Prosjektet er finansiert av VAM-programmet i Norges Forskningsråd og ledes av Britt Slagsvold. Data hentes fra panelstudien NorLAG og den internasjonale Generations and Gender Survey.
NOVA-forskere i prosjektet er Tale Hellevik, Katharina Herlofson, Thomas Hansen, Per Erik Solem og Svein Olav Daatland. Andre involverte er Morten Blekesaune (Universitetet i Agder), Marja Aartsen (VU University Amsterdam), Christian Deindl (University of Cologne) og Martina Brandt (Technical University of Dortmund).
Prosjektet har et advisory board som består av sju ledende, internasjonale eksperter. Første møte med ekspertpanelet ble avholdt på Voksenåsen 11.-12. juni 2015. Les mer om møtet her.
Population ageing changes the balance between generations. Active ageing is therefore a key objective in developing a sustainable welfare state. Utilizing a life course perspective and longitudinal data, this project investigates pathways and outcomes of active ageing in three domains and their interactions: the labor market (paid work), civil society (volunteerism), and the family (family care and support).
A key question is how opportunities and constraints in earlier years, and previous practices and relationships, influence activity and participation in old age:
- Do changes in work and life conditions in the years prior to eligible pension age influence plans for and timing of retirement?

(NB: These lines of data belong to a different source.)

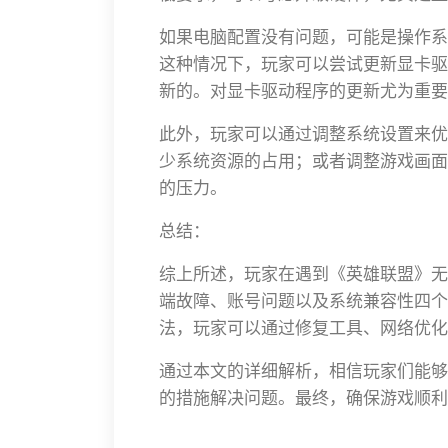
如果电脑配置没有问题，可能是操作系
这种情况下，玩家可以尝试更新显卡驱
新的。对显卡驱动程序的更新尤为重要
此外，玩家可以通过调整系统设置来优
少系统资源的占用；或者调整游戏画面
的压力。
总结：
综上所述，玩家在遇到《英雄联盟》无
端故障、账号问题以及系统兼容性四个
法，玩家可以通过修复工具、网络优化
通过本文的详细解析，相信玩家们能够
的措施解决问题。最终，确保游戏顺利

- Does volunteering in old age substitute loss of previous productive social roles, or is volunteering primarily a continuation of earlier activity?
- Are past patterns of involvement in intergenerational support reflected in current participation?
Another key question addresses the interplay between the three domains: Does activity in one domain compete or complement activities in other domains? A third set of questions address the individual outcomes of participation in work, civic society and family.
The empirical analyses will build on panel data from three waves of the NorLAG study. NorLAG data consist of survey data which are linked with administrative register data. A sample of 3 700 persons aged 40+ in 2003 has been followed to 2008 and will be interviewed again in 2015, and a gross sample of 13 000 persons will be followed from wave 2008 to 2015.
Comparative (cross-national) data are available as NorLAG is included in the international Generations and Gender survey (GGS). Cooperation with the Survey of Health, Ageing and Retirement in Europe (SHARE) adds to the comparative potential of the project.